◆ **EXERCISE INPUT**:

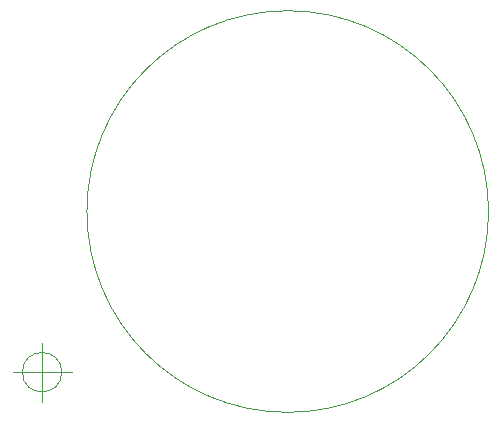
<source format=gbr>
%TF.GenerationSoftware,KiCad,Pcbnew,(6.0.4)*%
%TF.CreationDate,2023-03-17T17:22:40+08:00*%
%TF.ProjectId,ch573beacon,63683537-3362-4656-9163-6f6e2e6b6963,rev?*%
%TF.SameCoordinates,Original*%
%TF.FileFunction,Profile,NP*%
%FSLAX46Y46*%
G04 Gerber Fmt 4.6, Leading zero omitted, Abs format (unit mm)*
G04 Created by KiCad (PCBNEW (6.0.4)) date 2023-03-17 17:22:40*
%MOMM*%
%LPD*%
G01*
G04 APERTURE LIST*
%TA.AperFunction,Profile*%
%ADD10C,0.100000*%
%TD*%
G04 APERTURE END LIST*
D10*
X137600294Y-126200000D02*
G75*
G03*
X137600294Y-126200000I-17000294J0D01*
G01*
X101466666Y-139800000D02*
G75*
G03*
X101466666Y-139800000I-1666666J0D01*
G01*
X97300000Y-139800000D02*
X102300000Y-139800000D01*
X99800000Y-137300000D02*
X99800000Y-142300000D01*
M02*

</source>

◆ **WORK ITEM**: Say how many lines of the listing above include the word "format", giving the number alone.

◆ **WORKED SOLUTION**: 2